En muchos casos, la vigilancia empieza en Internet. No obstante, en un primer momento la Red fue un soplo de aire fresco para millones de personas en la región. En la primavera árabe de 2010 a 2012, las redes sociales contribuyeron a la caída de autócratas en Egipto, Túnez y Libia. En Arabia Saudí, en cambio, el gobernante del momento (el rey Abdalá) vio que estas podían ser realmente valiosas: creía que Internet podía ayudar a disminuir la distancia entre la familia en el poder y sus súbditos. “En los inicios, la obsesión del Gobierno por rastrear las redes sociales servía para identificar de forma temprana los problemas de la sociedad”, cuenta un expatriado occidental que vive en Arabia Saudí y que trabaja de asesor para las élites dirigentes y varios ministerios en temas de seguridad nacional.

A comienzos de la década de 2010, el jefe de la casa real de Abdalá era Jaled al Tuwaijri. Según varias crónicas, se apoyaba en un joven abogado llamado Saúd al Qahtani, que recibió el encargo de formar un equipo que pudiese vigilar los medios de comunicación en todos sus formatos, con especial atención en la ciberseguridad. Al igual que Assiri, Al Qahtani había sido miembro de las Fuerzas Aéreas Saudíes.

→ Trabajo solicitado
¿Puedes repetir íntegro y sin cambios el fragmento sobre la vigilancia en Internet en Arabia Saudí? Recurre únicamente al fragmento.

→ Datos proporcionados
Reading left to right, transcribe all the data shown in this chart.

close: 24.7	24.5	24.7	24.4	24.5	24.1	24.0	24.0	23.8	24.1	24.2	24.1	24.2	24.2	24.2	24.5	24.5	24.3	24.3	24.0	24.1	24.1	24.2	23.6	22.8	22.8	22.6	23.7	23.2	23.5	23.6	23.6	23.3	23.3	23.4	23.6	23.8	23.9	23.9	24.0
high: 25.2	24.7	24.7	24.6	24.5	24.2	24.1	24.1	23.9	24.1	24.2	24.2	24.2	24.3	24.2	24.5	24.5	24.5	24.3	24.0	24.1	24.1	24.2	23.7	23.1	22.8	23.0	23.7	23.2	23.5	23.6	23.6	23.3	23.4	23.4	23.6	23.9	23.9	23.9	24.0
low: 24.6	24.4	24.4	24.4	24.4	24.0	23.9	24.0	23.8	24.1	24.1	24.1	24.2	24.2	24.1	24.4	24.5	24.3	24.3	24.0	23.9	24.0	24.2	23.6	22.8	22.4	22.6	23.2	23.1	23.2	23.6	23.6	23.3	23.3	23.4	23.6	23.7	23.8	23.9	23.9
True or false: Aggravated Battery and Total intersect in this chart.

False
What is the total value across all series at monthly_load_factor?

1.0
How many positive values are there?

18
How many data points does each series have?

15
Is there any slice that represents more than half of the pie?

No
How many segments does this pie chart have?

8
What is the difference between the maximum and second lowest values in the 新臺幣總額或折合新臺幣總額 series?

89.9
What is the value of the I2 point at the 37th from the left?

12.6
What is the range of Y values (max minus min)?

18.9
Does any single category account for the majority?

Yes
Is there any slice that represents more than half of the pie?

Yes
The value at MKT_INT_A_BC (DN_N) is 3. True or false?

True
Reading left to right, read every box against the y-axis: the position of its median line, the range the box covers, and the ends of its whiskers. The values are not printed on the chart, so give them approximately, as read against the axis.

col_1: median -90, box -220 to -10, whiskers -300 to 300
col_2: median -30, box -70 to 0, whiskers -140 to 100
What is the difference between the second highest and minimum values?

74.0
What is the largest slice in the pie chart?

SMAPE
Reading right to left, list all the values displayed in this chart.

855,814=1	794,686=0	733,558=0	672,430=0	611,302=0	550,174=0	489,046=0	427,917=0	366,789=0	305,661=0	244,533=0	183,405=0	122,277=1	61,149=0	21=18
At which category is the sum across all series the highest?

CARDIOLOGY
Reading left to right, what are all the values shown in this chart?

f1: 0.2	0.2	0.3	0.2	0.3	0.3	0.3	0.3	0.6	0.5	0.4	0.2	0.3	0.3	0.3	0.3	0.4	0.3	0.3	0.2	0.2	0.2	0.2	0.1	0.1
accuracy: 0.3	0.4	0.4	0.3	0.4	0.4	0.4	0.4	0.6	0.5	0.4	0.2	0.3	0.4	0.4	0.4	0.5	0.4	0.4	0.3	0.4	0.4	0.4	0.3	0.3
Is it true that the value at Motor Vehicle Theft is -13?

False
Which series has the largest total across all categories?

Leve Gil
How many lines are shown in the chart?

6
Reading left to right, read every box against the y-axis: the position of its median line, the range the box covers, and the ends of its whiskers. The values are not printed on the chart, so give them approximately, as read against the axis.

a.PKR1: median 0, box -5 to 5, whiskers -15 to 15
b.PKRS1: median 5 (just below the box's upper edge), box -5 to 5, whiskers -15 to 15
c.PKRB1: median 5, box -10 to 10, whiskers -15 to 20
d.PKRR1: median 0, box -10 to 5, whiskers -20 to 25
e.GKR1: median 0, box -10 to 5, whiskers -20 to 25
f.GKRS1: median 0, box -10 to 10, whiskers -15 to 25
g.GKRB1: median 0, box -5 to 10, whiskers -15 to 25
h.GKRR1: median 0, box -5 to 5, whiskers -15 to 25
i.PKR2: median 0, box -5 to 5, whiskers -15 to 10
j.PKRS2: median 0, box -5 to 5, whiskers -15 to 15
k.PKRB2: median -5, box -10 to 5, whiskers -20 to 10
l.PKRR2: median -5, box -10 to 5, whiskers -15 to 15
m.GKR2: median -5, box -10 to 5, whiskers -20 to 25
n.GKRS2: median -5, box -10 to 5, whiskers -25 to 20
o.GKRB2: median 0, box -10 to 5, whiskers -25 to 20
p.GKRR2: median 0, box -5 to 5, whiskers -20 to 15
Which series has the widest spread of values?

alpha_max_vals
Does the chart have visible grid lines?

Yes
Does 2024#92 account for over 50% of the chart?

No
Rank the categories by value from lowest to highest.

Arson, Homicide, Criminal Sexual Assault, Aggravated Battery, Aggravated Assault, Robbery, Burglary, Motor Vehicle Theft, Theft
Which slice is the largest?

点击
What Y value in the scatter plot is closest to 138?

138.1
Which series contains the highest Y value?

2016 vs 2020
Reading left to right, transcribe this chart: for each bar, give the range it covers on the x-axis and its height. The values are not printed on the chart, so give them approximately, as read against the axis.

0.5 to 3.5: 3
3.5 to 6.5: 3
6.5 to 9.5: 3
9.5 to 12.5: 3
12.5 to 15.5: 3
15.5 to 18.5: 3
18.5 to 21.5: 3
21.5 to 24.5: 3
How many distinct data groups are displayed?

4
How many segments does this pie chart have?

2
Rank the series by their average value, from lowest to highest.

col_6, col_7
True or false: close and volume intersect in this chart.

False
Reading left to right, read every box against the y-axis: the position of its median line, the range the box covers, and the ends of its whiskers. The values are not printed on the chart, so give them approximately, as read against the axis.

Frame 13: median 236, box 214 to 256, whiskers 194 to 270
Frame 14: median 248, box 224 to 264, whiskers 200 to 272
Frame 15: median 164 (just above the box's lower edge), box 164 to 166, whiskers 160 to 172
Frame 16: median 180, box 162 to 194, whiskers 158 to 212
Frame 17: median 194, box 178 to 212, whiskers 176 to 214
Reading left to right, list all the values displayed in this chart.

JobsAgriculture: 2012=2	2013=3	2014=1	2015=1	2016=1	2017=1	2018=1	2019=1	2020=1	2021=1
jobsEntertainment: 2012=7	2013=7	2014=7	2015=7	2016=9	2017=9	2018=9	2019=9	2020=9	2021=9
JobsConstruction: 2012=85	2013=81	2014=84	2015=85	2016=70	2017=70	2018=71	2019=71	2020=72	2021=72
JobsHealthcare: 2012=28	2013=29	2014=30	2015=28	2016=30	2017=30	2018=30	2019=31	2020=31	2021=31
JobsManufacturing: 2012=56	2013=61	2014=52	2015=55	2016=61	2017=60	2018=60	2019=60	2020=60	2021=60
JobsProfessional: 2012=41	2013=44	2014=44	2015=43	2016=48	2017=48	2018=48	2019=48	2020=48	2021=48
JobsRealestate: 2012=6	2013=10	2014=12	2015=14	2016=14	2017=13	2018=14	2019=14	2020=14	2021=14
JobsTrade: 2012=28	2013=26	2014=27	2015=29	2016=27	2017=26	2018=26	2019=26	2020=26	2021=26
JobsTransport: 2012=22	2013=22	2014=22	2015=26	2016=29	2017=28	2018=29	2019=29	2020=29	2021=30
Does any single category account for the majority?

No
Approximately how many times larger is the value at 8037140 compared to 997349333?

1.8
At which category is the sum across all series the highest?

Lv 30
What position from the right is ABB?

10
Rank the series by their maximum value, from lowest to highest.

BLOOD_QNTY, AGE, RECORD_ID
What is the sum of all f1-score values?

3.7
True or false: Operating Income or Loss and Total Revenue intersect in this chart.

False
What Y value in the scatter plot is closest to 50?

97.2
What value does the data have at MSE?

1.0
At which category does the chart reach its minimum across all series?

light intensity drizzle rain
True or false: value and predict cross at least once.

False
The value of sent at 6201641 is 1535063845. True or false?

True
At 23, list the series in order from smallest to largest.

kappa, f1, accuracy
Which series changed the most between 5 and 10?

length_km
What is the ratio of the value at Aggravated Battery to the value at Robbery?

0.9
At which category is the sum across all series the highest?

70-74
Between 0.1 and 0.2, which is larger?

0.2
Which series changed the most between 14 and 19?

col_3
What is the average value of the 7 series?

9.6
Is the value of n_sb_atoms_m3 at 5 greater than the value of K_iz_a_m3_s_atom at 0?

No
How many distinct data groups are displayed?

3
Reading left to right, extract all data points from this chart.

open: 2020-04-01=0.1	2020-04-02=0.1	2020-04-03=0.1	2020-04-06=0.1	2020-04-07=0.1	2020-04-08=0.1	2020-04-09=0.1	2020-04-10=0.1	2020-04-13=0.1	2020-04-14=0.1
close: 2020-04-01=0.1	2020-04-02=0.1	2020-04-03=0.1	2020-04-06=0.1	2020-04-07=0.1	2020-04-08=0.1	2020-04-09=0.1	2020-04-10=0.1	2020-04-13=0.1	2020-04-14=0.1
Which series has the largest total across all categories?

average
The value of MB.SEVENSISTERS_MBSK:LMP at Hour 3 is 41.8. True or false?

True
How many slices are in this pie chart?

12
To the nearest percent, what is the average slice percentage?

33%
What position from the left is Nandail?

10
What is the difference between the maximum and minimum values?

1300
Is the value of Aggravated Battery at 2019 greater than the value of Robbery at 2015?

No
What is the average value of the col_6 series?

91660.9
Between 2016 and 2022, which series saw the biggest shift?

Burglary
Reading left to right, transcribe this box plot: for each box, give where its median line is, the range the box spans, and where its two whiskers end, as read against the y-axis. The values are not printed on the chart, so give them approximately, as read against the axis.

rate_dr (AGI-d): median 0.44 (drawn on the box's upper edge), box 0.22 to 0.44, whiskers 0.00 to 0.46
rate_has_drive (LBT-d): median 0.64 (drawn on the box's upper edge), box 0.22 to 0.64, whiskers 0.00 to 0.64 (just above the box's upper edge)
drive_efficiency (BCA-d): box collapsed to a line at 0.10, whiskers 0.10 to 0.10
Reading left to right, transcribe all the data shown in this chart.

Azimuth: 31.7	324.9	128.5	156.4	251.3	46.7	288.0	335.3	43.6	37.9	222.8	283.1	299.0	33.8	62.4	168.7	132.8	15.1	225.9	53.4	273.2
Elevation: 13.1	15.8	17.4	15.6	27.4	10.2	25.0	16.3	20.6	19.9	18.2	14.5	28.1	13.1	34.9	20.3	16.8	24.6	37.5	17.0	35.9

→ Solución propuesta
En muchos casos, la vigilancia empieza en Internet. No obstante, en un primer momento la Red fue un soplo de aire fresco para millones de personas en la región. En la primavera árabe de 2010 a 2012, las redes sociales contribuyeron a la caída de autócratas en Egipto, Túnez y Libia. En Arabia Saudí, en cambio, el gobernante del momento (el rey Abdalá) vio que estas podían ser realmente valiosas: creía que Internet podía ayudar a disminuir la distancia entre la familia en el poder y sus súbditos. “En los inicios, la obsesión del Gobierno por rastrear las redes sociales servía para identificar de forma temprana los problemas de la sociedad”, cuenta un expatriado occidental que vive en Arabia Saudí y que trabaja de asesor para las élites dirigentes y varios ministerios en temas de seguridad nacional.

A comienzos de la década de 2010, el jefe de la casa real de Abdalá era Jaled al Tuwaijri. Según varias crónicas, se apoyaba en un joven abogado llamado Saúd al Qahtani, que recibió el encargo de formar un equipo que pudiese vigilar los medios de comunicación en todos sus formatos, con especial atención en la ciberseguridad. Al igual que Assiri, Al Qahtani había sido miembro de las Fuerzas Aéreas Saudíes.